Avec 2e gutturale : נַ֫עַר garçon, fém. נַֽעֲרָה jeune fille (comp. נַֽעֲרִי) ; טָֽהֳרָה pureté (comp. פָּֽעֳלִי), בָּאְשָׁה mauvaise herbe (comp. בָּאְשׁוֹ de בְּאשׁ puanteur § 96 A k).

Racines ע״ע : רַב nombreux, fém. רַבָּה ; (avec gutturale) רַע mauvais, רָעָה ; חֹק droit, décret , חֻקִָּה décret (comp. חֻקִּי).

Racines ל״ה : אַלְיָה queue grasse (de *ʾali̯, comp. פְּרִי de *pari̯) ; שְׁבִי captivité (de *šabi̯, d’où שְׁבִי) avec affaiblissement de a en i (comp. שִׁבְיוֹ). Sur les formes secondaires גְּדִי chevreau, אֳנִי flotte on a formé les fém. גְּדִיָּה chevrette, אֳנִיָּה vaisseau.

b Flexion de 21. מַלְכָּה reine (forme qatlat § 88 C b). Le ◌ָ est traité comme le ◌ָ final de דָּבָר : מַלְכָּתִי, מַלְכָּֽתְךָ, mais avec suffixe lourd מַלְכַּתְכֶם. Pluriel : État abs. מְלָכוֹת avec qameṣ prétonique, à l’analogie du qameṣ prétonique du type masculin מְלָכִים § 96 A b (où le qameṣ provient de la voy. auxiliaire du singulier)[2]. État cst. מַלְכֿוֹת (avec shewa moyen, comme מַלְכֵֿי). On remarquera que le thème de l’état cst. s’emploie avec tous les suffixes. (Opposer le double thème du pluriel dans les masc. segolés et dans les types דָּבָר, זָקֵן). Une forme מְלָכוֹתַי* serait tout à fait anormale : le qameṣ se trouverait en syll. antéprétonique (comp. l’impossibilité de מְלָכֵיכֶם* § 96 A c Note).

Pour le duel, cf. § 91 b.

c Flexions de la forme qitlat § 88 C h et de la forme qutlat § 88 C j. Les flexions de ces formes קִטְלָה (קֶטְלָה) et קֻטְלָה (קָטְלָה) sont parfaitement symétriques à celle de קַטְלָה. Ainsi de שִׁפְחָה servante, esclave on forme le pl. abs. שְׁפָחוֹת, cst. שִׁפְחוֹת ; de חָרְבָּה ruine, pl. abs. חֳרָבוֹת, cst. חָרְבֿוֹת (comp. קֳדָשִׁים, חֳדָשִׁים § 96 A g) ; mais de עָרְלָה prépuce on a הָֽעֲרָלוֹת Jos 5, 3 †, cst. עָרְלוֹת[3].

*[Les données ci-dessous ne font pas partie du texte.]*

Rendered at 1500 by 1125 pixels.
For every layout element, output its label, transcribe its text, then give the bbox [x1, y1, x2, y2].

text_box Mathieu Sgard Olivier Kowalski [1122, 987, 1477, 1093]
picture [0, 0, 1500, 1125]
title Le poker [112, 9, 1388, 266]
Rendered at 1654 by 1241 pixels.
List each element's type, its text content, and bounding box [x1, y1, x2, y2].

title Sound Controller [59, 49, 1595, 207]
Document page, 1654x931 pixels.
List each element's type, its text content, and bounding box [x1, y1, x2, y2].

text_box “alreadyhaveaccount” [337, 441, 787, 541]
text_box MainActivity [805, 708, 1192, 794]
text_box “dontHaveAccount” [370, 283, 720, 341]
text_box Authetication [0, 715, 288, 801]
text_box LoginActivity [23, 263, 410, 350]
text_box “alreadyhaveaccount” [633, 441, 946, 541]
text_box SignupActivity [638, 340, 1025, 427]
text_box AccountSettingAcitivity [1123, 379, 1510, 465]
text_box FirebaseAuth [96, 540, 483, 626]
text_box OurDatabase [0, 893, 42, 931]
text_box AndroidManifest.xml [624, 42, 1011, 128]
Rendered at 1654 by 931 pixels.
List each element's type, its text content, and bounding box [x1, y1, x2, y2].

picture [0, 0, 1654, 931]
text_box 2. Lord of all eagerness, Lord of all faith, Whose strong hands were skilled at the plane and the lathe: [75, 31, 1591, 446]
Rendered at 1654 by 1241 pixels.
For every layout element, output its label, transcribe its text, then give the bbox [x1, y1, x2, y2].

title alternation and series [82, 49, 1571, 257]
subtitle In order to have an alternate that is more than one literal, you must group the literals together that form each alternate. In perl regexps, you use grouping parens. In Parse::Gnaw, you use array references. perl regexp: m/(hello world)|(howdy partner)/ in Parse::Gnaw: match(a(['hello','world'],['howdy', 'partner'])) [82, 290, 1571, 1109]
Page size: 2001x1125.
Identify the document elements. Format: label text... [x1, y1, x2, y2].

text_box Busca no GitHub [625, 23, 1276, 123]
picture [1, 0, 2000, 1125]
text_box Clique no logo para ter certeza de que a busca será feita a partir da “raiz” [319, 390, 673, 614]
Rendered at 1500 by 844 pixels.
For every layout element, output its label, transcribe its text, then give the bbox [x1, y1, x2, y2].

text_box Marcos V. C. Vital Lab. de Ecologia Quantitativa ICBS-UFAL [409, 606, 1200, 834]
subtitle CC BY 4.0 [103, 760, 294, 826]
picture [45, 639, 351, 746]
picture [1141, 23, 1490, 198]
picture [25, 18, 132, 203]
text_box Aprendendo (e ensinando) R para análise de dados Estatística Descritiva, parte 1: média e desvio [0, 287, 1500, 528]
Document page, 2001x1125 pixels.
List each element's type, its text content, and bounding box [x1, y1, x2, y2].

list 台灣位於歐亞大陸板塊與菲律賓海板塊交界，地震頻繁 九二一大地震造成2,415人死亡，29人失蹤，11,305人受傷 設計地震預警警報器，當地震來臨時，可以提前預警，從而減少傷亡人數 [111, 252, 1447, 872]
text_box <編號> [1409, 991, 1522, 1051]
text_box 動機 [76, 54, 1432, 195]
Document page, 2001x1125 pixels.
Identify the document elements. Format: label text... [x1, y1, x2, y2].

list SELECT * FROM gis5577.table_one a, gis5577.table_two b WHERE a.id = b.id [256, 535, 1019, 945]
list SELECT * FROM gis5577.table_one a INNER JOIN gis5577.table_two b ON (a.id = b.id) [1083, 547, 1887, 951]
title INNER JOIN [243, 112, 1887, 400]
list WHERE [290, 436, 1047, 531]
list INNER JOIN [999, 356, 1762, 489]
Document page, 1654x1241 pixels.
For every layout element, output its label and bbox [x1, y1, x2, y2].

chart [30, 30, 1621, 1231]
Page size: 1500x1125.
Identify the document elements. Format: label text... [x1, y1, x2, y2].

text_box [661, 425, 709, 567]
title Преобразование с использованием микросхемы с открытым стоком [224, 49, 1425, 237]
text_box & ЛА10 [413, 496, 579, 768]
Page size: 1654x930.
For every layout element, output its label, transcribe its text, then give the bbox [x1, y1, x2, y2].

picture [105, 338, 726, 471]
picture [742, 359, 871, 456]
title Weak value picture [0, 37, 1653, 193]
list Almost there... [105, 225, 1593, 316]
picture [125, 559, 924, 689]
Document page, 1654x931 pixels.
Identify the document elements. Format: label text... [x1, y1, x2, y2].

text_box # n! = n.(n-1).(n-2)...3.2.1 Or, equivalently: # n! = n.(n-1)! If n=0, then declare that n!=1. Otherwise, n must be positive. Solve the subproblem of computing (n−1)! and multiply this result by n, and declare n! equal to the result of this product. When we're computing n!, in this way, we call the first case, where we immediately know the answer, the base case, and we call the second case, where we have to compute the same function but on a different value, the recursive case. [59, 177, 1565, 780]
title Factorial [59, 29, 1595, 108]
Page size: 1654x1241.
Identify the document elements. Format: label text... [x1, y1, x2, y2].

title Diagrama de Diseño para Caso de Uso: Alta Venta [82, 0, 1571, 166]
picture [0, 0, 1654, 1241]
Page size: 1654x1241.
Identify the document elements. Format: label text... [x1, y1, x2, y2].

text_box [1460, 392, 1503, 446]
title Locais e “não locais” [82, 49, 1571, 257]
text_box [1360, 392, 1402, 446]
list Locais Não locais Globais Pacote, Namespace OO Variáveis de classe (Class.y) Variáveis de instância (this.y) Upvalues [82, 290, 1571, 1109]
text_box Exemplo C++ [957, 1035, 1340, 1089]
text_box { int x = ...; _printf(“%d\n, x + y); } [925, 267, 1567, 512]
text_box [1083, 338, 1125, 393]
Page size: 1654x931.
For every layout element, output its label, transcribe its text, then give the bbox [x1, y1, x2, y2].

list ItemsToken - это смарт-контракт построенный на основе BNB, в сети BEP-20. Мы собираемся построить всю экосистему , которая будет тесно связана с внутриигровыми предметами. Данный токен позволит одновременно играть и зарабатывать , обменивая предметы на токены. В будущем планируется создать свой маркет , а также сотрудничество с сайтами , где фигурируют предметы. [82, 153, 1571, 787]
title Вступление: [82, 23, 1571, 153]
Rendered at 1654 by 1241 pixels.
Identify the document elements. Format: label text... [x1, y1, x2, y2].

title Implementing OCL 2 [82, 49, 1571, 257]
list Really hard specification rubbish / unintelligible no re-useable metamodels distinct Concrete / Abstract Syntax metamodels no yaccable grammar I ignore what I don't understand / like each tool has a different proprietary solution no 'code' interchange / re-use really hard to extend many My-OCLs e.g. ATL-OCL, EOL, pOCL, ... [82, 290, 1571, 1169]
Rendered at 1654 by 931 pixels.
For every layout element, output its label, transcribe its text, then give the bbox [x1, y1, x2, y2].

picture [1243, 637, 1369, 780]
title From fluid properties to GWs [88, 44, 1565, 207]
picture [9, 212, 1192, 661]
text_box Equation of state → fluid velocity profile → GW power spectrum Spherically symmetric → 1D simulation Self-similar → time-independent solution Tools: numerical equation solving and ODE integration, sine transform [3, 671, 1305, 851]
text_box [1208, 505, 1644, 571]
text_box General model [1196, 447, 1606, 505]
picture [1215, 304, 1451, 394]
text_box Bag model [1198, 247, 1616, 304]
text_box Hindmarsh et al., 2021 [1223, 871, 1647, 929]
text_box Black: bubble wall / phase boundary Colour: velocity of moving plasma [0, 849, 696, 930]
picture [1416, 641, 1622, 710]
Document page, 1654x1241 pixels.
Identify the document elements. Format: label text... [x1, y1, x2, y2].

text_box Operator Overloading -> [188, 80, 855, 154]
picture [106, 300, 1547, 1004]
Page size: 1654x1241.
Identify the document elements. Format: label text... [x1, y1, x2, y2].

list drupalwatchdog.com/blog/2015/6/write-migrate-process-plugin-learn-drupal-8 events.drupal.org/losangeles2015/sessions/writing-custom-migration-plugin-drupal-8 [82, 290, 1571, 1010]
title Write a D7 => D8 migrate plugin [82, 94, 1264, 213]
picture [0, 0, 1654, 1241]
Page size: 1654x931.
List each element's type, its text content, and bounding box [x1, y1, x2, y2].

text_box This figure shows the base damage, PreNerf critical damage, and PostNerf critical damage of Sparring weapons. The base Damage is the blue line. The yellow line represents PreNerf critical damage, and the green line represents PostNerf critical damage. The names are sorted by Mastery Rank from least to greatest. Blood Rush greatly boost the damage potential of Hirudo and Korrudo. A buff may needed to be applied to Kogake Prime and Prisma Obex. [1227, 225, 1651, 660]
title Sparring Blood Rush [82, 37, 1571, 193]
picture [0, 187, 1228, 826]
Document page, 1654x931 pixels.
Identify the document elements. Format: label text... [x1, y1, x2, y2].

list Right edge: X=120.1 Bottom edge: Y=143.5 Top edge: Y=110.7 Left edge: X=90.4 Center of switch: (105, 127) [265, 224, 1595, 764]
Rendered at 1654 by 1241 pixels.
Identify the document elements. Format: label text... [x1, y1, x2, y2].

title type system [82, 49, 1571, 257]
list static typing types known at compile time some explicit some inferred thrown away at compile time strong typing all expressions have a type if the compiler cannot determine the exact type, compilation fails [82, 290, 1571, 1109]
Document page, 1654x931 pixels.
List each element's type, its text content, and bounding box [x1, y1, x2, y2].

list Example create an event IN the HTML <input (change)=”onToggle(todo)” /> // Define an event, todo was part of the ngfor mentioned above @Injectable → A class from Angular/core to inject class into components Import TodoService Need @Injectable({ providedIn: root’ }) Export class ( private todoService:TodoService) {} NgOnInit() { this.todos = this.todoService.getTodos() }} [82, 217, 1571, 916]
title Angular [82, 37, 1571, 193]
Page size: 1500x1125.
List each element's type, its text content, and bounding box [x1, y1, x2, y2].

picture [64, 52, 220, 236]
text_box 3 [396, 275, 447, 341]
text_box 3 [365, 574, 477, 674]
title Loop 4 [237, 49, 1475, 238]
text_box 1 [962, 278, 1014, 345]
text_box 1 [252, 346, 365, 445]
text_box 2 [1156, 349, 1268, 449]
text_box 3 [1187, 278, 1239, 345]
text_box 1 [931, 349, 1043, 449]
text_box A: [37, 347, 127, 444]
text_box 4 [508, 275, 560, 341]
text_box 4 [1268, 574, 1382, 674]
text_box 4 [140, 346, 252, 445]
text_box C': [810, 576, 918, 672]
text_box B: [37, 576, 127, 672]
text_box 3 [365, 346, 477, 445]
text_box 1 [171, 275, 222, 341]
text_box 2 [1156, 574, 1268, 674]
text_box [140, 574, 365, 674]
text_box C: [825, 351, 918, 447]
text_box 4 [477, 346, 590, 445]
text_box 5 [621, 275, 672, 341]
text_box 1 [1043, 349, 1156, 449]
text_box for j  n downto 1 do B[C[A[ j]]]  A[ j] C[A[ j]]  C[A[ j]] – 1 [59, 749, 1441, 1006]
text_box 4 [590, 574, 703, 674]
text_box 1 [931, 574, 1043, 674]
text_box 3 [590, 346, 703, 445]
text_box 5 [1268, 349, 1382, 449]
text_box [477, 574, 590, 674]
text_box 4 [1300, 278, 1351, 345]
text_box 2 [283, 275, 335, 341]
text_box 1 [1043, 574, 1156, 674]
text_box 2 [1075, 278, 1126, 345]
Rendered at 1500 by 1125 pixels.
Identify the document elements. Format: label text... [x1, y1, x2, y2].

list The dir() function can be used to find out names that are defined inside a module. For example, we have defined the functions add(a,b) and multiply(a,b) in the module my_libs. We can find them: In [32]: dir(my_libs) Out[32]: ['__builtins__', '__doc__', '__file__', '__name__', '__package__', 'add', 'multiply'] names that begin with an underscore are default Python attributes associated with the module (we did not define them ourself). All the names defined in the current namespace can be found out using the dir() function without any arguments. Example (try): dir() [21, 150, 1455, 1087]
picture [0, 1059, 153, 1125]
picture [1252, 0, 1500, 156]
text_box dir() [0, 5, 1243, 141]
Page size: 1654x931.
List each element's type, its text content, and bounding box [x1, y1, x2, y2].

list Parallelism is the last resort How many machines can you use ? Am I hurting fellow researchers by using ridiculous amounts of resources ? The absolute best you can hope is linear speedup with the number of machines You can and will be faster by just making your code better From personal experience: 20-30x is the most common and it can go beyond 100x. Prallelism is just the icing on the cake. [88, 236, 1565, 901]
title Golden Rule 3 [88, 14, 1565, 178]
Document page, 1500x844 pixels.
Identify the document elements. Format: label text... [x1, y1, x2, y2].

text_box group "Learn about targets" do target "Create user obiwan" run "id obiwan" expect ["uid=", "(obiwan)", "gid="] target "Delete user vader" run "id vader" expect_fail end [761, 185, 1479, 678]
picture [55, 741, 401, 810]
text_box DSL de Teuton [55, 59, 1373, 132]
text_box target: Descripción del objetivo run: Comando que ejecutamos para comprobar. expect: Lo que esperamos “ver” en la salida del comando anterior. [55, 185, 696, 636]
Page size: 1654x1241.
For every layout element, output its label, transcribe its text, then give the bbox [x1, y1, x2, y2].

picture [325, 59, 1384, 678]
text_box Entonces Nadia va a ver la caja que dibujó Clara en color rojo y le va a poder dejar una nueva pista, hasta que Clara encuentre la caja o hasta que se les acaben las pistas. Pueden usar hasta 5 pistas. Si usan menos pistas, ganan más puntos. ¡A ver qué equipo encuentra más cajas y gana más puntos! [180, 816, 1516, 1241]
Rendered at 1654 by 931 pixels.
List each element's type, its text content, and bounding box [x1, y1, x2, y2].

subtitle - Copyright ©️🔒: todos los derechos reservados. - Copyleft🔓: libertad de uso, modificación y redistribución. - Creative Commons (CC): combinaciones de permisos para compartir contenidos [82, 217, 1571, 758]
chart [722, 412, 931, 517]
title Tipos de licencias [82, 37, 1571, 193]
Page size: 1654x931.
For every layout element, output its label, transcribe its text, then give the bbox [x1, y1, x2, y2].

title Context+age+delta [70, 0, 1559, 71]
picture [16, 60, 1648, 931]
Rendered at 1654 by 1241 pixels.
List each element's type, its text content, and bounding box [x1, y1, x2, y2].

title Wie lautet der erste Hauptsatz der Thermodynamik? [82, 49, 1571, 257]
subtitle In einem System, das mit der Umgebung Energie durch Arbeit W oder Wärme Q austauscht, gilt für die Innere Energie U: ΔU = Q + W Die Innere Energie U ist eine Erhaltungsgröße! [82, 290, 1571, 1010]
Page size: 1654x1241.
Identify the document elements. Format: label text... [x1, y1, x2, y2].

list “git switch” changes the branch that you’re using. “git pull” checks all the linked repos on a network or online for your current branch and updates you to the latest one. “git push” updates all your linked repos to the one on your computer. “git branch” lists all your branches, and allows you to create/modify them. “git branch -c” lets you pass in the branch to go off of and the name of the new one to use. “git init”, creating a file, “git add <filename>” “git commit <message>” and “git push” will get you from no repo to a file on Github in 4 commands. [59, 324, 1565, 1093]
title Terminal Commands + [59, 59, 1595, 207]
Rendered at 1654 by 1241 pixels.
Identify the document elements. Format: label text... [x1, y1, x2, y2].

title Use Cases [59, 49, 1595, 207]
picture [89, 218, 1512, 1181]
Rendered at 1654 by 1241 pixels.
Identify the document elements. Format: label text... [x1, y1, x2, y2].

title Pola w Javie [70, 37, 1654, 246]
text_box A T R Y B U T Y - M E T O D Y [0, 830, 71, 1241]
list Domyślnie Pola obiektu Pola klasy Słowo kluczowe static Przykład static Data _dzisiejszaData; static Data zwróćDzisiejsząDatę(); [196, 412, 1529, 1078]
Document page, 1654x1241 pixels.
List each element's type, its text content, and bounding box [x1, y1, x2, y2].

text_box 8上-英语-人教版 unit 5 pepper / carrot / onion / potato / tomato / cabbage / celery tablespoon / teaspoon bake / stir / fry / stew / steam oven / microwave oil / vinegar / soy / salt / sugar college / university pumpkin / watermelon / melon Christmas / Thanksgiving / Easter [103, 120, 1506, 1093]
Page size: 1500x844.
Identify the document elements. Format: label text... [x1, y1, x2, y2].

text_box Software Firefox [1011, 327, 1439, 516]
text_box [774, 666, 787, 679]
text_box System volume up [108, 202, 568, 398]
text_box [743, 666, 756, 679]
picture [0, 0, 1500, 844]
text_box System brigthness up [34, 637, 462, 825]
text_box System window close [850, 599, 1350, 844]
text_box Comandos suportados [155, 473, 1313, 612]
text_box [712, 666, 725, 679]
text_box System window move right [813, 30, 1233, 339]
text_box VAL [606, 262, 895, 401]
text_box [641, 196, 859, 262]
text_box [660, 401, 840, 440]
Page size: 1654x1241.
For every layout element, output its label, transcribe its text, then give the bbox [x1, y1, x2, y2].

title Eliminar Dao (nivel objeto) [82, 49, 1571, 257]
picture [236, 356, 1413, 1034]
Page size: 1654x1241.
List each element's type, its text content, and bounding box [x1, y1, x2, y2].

Dans la flexion de תְּאֵנָה figue (forme qetil § 88 C i) le ◌ֵ se maintient : תְּאֵֽנָתִי, תְּאֵנִים, תְּאֵנֵי (comp. בְּרֵכָה § 97 B d).

  1. Qatlat peut aussi devenir קֶטְלָה, mais il n’y a pas d’exemple sûr.
  2. Aussi, en dehors de la catégorie des noms segolés, n’a-t-on pas de qameṣ prétonique, p. ex. מִרְמָה fraude, pl. מִרְמוֹת (non מְרָמוֹת*) ; מִצְוָה pl. מִצְוֺה (formes מִקְטָלָה § 88 L f).
  3. Sur la forme חָכְמוֹת la Sagesse cf. § 96 A b.